Stockholm3 is a risk model that combines the prostate-specific antigen (PSA) test, other plasma protein biomarkers, single nucleotide polymorphisms, and clinical variables. The STHLM3-MRI study (NCT03377881) found that the Stockholm3 test with magnetic resonance imaging (MRI) and combined targeted and systematic biopsies maintained the sensitivity for clinically significant cancers, and reduced the number of benign biopsies and clinically insignificant cancers.
To assess the cost-effectiveness of MRI-based screening for prostate cancer using either Stockholm3 as a reflex test or PSA alone.
A cost-utility analysis was performed from a lifetime societal perspective using a microsimulation model for men aged 55–69 yr in Sweden. Test characteristics were estimated from the STHLM3-MRI study.

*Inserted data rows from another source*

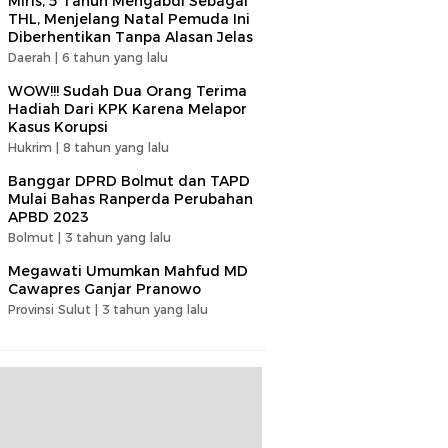
Miris, 5 Tahun Mengabdi Sebagai
THL, Menjelang Natal Pemuda Ini
Diberhentikan Tanpa Alasan Jelas
Daerah |
6 tahun yang lalu
WOW!!! Sudah Dua Orang Terima
Hadiah Dari KPK Karena Melapor
Kasus Korupsi
Hukrim |
8 tahun yang lalu
Banggar DPRD Bolmut dan TAPD
Mulai Bahas Ranperda Perubahan
APBD 2023
Bolmut |
3 tahun yang lalu
Megawati Umumkan Mahfud MD
Cawapres Ganjar Pranowo
Provinsi Sulut |
3 tahun yang lalu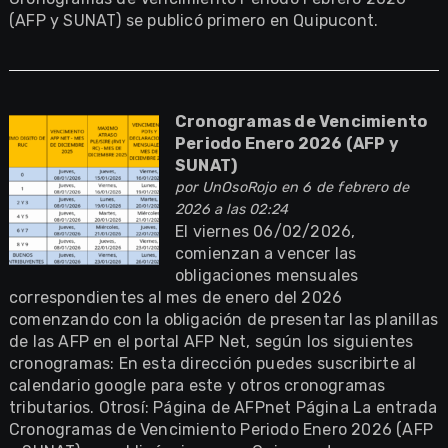
(AFP y SUNAT) se publicó primero en Quipucont.
Cronogramas de Vencimiento
Periodo Enero 2026 (AFP y
SUNAT)
por
UnOsoRojo
en 6 de febrero de
2026 a las 02:24
El viernes 06/02/2026,
comienzan a vencer las
obligaciones mensuales
correspondientes al mes de enero del 2026
comenzando con la obligación de presentar las planillas
de las AFP en el portal AFP Net, según los siguientes
cronogramas: En esta dirección puedes suscribirte al
calendario google para este y otros cronogramas
tributarios. Otrosí: Página de AFPnet Página La entrada
Cronogramas de Vencimiento Periodo Enero 2026 (AFP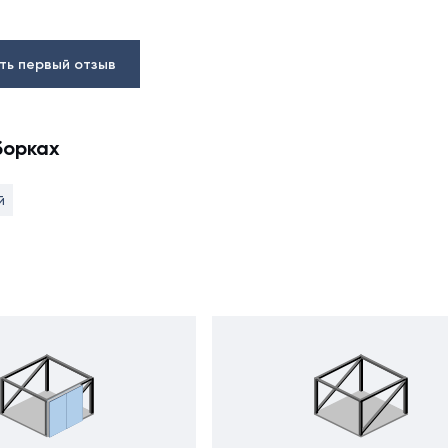
ть первый отзыв
борках
й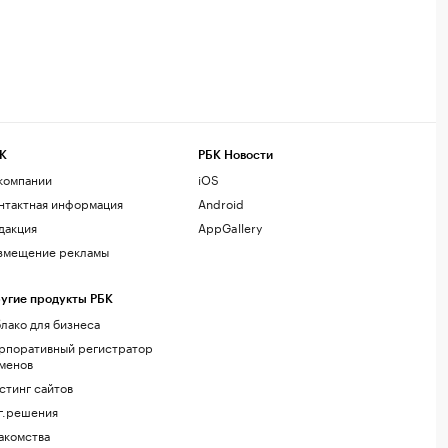
К
РБК Новости
компании
iOS
нтактная информация
Android
дакция
AppGallery
змещение рекламы
угие продукты РБК
лако для бизнеса
рпоративный регистратор
менов
стинг сайтов
г.решения
акомства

No screening and three quadrennial screening strategies, including either PSA ≥3 ng/ml or Stockholm3 with reflex test thresholds of PSA ≥1.5 or 2 ng/ml as criteria for referral to MRI, were performed, and those who were MRI positive had combined targeted and systematic biopsies.
Predictions included the number of tests, cancer incidence and mortality, costs, and quality-adjusted life-years. Uncertainties in key parameters were assessed using sensitivity analyses.

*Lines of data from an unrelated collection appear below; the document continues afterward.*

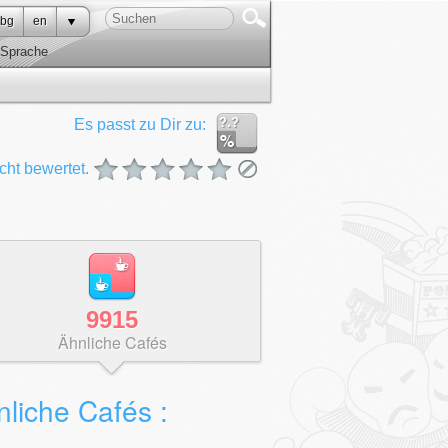
bg
en
Sprache
?.?
Es passt zu Dir zu:
cht bewertet.
9915
Ähnliche Cafés
liche Cafés :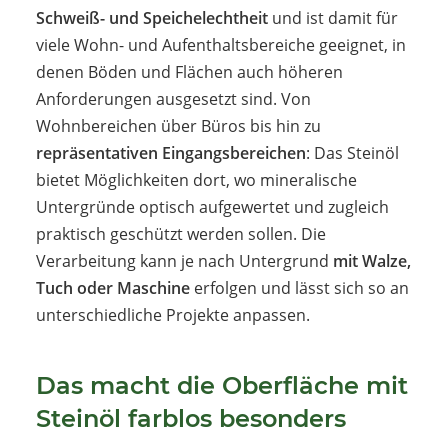
Schweiß- und Speichelechtheit
und ist damit für
viele Wohn- und Aufenthaltsbereiche geeignet, in
denen Böden und Flächen auch höheren
Anforderungen ausgesetzt sind. Von
Wohnbereichen über Büros bis hin zu
repräsentativen Eingangsbereichen
: Das Steinöl
bietet Möglichkeiten dort, wo mineralische
Untergründe optisch aufgewertet und zugleich
praktisch geschützt werden sollen. Die
Verarbeitung kann je nach Untergrund
mit Walze,
Tuch oder Maschine
erfolgen und lässt sich so an
unterschiedliche Projekte anpassen.
Das macht die Oberfläche mit
Steinöl farblos besonders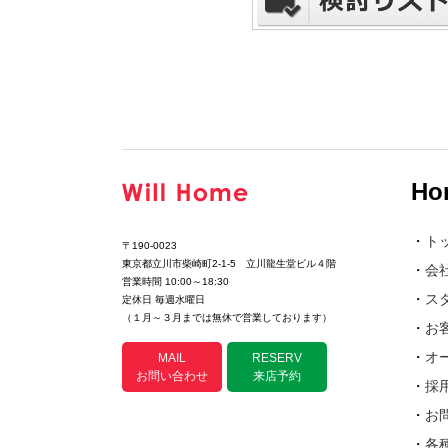
Ho
・
ト
〒190-0023
東京都立川市柴崎町2-1-5 立川龍生堂ビル４階
・
会
営業時間 10:00～18:30
・
ス
定休日 毎週水曜日
（１月～３月までは無休で営業しております）
・
お
・
オ
MAIL
RESERV
お問い合わせ
来店予約
・
採
・
お
・
各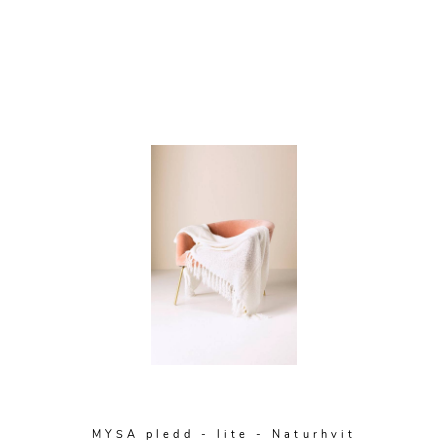
MYSA pledd - lite - Naturhvit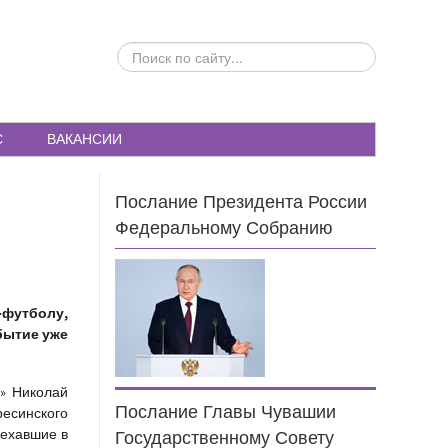
ПОИСК
ПО
САЙТУ...
С
ВАКАНСИИ
Послание Президента России
Федеральному Собранию
–футболу,
бытие уже
» Николай
Послание Главы Чувашии
есинского
иехавшие в
Государственному Совету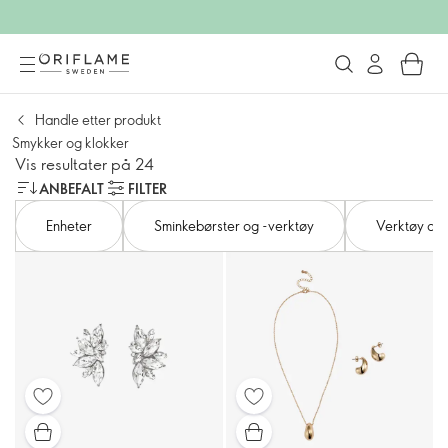
Handle etter produkt
Smykker og klokker
Vis resultater på 24
ANBEFALT
FILTER
Enheter
Sminkebørster og -verktøy
Verktøy og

Compared with no screening, the screening strategies were predicted to reduce prostate cancer deaths by 7–9% across a lifetime. The use of Stockholm3 with PSA ≥2 ng/ml resulted in a 60% reduction in MRI compared with screening using PSA. This Stockholm3 strategy was cost-effective with a probability of 70% at a cost-effectiveness threshold of €47 218 (500 000 Swedish Kronor). As a potential limitation, the economic perspective was specific to Sweden.
Screening with the Stockholm3 test at a reflex threshold of PSA ≥2 ng/ml and MRI was predicted to be cost-effective in Sweden.
The Stockholm3 test with image-based screening may reduce screening-related harms and costs, while maintaining the health benefits from early detection of prostate cancer.